Set the entries down again exactly; none may be skipped.

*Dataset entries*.

^^^^^^^^

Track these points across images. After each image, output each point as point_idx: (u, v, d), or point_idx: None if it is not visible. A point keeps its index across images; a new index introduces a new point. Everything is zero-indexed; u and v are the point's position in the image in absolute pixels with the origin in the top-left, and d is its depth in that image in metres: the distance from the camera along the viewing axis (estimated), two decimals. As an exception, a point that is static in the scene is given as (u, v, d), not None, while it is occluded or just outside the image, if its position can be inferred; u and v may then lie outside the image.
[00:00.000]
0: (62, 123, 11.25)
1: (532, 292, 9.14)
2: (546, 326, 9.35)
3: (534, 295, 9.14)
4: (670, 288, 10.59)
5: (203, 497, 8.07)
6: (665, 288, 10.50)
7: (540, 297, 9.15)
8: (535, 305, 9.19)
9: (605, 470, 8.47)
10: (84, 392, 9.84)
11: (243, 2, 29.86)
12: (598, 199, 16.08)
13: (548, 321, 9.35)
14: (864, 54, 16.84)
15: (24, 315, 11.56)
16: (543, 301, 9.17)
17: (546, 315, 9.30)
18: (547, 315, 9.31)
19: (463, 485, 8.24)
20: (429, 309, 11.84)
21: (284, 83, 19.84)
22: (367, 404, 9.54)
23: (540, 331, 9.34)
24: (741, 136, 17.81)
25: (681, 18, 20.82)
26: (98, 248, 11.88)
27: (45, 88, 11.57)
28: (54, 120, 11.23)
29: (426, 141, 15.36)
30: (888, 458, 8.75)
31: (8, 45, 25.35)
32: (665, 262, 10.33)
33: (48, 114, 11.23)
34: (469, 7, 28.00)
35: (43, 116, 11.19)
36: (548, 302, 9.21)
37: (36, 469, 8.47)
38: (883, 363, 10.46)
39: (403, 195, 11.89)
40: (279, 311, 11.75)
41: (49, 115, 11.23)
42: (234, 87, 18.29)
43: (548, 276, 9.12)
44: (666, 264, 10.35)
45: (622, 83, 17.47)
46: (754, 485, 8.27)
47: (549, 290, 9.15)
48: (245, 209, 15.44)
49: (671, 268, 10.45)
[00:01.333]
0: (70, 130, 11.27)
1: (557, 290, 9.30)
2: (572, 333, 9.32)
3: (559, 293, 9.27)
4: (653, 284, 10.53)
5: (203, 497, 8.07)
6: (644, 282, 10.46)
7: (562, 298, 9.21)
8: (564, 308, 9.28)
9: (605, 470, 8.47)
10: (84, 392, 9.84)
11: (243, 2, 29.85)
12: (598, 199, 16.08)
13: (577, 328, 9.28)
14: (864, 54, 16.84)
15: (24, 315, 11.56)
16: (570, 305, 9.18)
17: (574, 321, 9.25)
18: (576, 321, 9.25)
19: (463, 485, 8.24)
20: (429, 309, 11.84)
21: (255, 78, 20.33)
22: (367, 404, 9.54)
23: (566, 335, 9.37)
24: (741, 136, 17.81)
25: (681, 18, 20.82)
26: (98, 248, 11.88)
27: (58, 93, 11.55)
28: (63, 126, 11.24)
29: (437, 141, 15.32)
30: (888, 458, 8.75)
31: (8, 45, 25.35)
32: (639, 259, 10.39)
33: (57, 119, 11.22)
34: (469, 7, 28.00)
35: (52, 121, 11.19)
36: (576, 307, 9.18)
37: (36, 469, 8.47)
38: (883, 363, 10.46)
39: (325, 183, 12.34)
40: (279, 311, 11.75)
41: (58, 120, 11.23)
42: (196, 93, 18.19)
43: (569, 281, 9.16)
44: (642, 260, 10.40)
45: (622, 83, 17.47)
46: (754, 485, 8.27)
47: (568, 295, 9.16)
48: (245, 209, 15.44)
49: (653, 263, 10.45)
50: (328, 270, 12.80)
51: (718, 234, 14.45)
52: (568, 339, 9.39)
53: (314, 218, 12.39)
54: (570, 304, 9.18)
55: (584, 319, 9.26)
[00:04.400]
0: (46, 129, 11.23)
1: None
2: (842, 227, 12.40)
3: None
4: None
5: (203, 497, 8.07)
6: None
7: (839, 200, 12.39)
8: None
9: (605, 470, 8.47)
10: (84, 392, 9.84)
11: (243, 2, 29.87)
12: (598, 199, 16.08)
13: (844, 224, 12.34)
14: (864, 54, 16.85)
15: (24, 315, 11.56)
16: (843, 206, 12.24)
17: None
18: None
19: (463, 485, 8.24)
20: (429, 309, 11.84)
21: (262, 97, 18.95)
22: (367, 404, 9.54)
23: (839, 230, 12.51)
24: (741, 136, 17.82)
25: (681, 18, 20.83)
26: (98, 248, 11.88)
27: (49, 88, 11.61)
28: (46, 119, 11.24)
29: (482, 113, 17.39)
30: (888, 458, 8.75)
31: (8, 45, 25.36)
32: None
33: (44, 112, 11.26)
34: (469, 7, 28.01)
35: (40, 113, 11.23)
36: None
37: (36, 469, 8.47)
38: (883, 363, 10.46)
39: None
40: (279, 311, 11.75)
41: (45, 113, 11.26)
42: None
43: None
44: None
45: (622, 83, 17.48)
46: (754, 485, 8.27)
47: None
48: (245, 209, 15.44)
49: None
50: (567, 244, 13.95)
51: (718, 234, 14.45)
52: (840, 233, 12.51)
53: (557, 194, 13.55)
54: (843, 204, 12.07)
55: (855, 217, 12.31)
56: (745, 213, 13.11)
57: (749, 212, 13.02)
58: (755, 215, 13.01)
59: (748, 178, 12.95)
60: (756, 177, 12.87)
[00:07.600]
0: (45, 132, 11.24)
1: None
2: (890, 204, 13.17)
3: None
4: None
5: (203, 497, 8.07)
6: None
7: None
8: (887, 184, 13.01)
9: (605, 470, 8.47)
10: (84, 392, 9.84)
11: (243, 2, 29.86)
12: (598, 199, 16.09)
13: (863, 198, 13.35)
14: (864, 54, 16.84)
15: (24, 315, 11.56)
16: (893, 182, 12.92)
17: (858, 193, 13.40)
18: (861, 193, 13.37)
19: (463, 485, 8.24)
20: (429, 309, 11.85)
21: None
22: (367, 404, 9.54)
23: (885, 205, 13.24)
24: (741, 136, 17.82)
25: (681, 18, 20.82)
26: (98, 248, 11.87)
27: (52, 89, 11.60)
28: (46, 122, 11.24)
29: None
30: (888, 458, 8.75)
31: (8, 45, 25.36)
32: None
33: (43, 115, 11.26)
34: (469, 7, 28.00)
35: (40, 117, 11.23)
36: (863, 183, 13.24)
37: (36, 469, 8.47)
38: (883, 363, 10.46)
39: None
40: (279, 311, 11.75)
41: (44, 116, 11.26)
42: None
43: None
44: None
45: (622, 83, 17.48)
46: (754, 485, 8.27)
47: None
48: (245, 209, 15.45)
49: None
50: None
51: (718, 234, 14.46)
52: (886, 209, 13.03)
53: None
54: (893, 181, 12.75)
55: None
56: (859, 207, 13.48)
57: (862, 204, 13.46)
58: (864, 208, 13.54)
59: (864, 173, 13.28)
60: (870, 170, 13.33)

^^^^^^^^

*Answer section*.
Track these points across images. After each image, output each point as point_idx: (u, v, d), or point_idx: None if it is not visible. A point keeps its index across images; a new index introduces a new point. Everything is zero-indexed; u and v are the point's position in the image in absolute pixels with the origin in the top-left, and d is its depth in that image in metres: the distance from the camera along the viewing axis (estimated), two decimals. As an exception, a point that is static in the scene is given as (u, v, d), not None, while it is occluded or just outside the image, if its position can be inferred; u and v may then lie outside the image.
[00:00.000]
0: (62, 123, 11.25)
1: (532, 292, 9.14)
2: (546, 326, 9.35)
3: (534, 295, 9.14)
4: (670, 288, 10.59)
5: (203, 497, 8.07)
6: (665, 288, 10.50)
7: (540, 297, 9.15)
8: (535, 305, 9.19)
9: (605, 470, 8.47)
10: (84, 392, 9.84)
11: (243, 2, 29.86)
12: (598, 199, 16.08)
13: (548, 321, 9.35)
14: (864, 54, 16.84)
15: (24, 315, 11.56)
16: (543, 301, 9.17)
17: (546, 315, 9.30)
18: (547, 315, 9.31)
19: (463, 485, 8.24)
20: (429, 309, 11.84)
21: (284, 83, 19.84)
22: (367, 404, 9.54)
23: (540, 331, 9.34)
24: (741, 136, 17.81)
25: (681, 18, 20.82)
26: (98, 248, 11.88)
27: (45, 88, 11.57)
28: (54, 120, 11.23)
29: (426, 141, 15.36)
30: (888, 458, 8.75)
31: (8, 45, 25.35)
32: (665, 262, 10.33)
33: (48, 114, 11.23)
34: (469, 7, 28.00)
35: (43, 116, 11.19)
36: (548, 302, 9.21)
37: (36, 469, 8.47)
38: (883, 363, 10.46)
39: (403, 195, 11.89)
40: (279, 311, 11.75)
41: (49, 115, 11.23)
42: (234, 87, 18.29)
43: (548, 276, 9.12)
44: (666, 264, 10.35)
45: (622, 83, 17.47)
46: (754, 485, 8.27)
47: (549, 290, 9.15)
48: (245, 209, 15.44)
49: (671, 268, 10.45)
[00:01.333]
0: (70, 130, 11.27)
1: (557, 290, 9.30)
2: (572, 333, 9.32)
3: (559, 293, 9.27)
4: (653, 284, 10.53)
5: (203, 497, 8.07)
6: (644, 282, 10.46)
7: (562, 298, 9.21)
8: (564, 308, 9.28)
9: (605, 470, 8.47)
10: (84, 392, 9.84)
11: (243, 2, 29.85)
12: (598, 199, 16.08)
13: (577, 328, 9.28)
14: (864, 54, 16.84)
15: (24, 315, 11.56)
16: (570, 305, 9.18)
17: (574, 321, 9.25)
18: (576, 321, 9.25)
19: (463, 485, 8.24)
20: (429, 309, 11.84)
21: (255, 78, 20.33)
22: (367, 404, 9.54)
23: (566, 335, 9.37)
24: (741, 136, 17.81)
25: (681, 18, 20.82)
26: (98, 248, 11.88)
27: (58, 93, 11.55)
28: (63, 126, 11.24)
29: (437, 141, 15.32)
30: (888, 458, 8.75)
31: (8, 45, 25.35)
32: (639, 259, 10.39)
33: (57, 119, 11.22)
34: (469, 7, 28.00)
35: (52, 121, 11.19)
36: (576, 307, 9.18)
37: (36, 469, 8.47)
38: (883, 363, 10.46)
39: (325, 183, 12.34)
40: (279, 311, 11.75)
41: (58, 120, 11.23)
42: (196, 93, 18.19)
43: (569, 281, 9.16)
44: (642, 260, 10.40)
45: (622, 83, 17.47)
46: (754, 485, 8.27)
47: (568, 295, 9.16)
48: (245, 209, 15.44)
49: (653, 263, 10.45)
50: (328, 270, 12.80)
51: (718, 234, 14.45)
52: (568, 339, 9.39)
53: (314, 218, 12.39)
54: (570, 304, 9.18)
55: (584, 319, 9.26)
[00:04.400]
0: (46, 129, 11.23)
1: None
2: (842, 227, 12.40)
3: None
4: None
5: (203, 497, 8.07)
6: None
7: (839, 200, 12.39)
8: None
9: (605, 470, 8.47)
10: (84, 392, 9.84)
11: (243, 2, 29.87)
12: (598, 199, 16.08)
13: (844, 224, 12.34)
14: (864, 54, 16.85)
15: (24, 315, 11.56)
16: (843, 206, 12.24)
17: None
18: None
19: (463, 485, 8.24)
20: (429, 309, 11.84)
21: (262, 97, 18.95)
22: (367, 404, 9.54)
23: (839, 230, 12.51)
24: (741, 136, 17.82)
25: (681, 18, 20.83)
26: (98, 248, 11.88)
27: (49, 88, 11.61)
28: (46, 119, 11.24)
29: (482, 113, 17.39)
30: (888, 458, 8.75)
31: (8, 45, 25.36)
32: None
33: (44, 112, 11.26)
34: (469, 7, 28.01)
35: (40, 113, 11.23)
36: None
37: (36, 469, 8.47)
38: (883, 363, 10.46)
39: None
40: (279, 311, 11.75)
41: (45, 113, 11.26)
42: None
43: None
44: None
45: (622, 83, 17.48)
46: (754, 485, 8.27)
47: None
48: (245, 209, 15.44)
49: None
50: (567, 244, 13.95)
51: (718, 234, 14.45)
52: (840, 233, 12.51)
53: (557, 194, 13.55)
54: (843, 204, 12.07)
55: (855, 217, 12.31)
56: (745, 213, 13.11)
57: (749, 212, 13.02)
58: (755, 215, 13.01)
59: (748, 178, 12.95)
60: (756, 177, 12.87)
[00:07.600]
0: (45, 132, 11.24)
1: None
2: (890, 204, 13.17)
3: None
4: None
5: (203, 497, 8.07)
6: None
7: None
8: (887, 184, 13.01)
9: (605, 470, 8.47)
10: (84, 392, 9.84)
11: (243, 2, 29.86)
12: (598, 199, 16.09)
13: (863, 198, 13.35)
14: (864, 54, 16.84)
15: (24, 315, 11.56)
16: (893, 182, 12.92)
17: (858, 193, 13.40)
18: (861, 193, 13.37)
19: (463, 485, 8.24)
20: (429, 309, 11.85)
21: None
22: (367, 404, 9.54)
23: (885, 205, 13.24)
24: (741, 136, 17.82)
25: (681, 18, 20.82)
26: (98, 248, 11.87)
27: (52, 89, 11.60)
28: (46, 122, 11.24)
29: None
30: (888, 458, 8.75)
31: (8, 45, 25.36)
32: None
33: (43, 115, 11.26)
34: (469, 7, 28.00)
35: (40, 117, 11.23)
36: (863, 183, 13.24)
37: (36, 469, 8.47)
38: (883, 363, 10.46)
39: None
40: (279, 311, 11.75)
41: (44, 116, 11.26)
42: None
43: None
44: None
45: (622, 83, 17.48)
46: (754, 485, 8.27)
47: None
48: (245, 209, 15.45)
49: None
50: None
51: (718, 234, 14.46)
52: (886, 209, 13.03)
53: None
54: (893, 181, 12.75)
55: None
56: (859, 207, 13.48)
57: (862, 204, 13.46)
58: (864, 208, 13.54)
59: (864, 173, 13.28)
60: (870, 170, 13.33)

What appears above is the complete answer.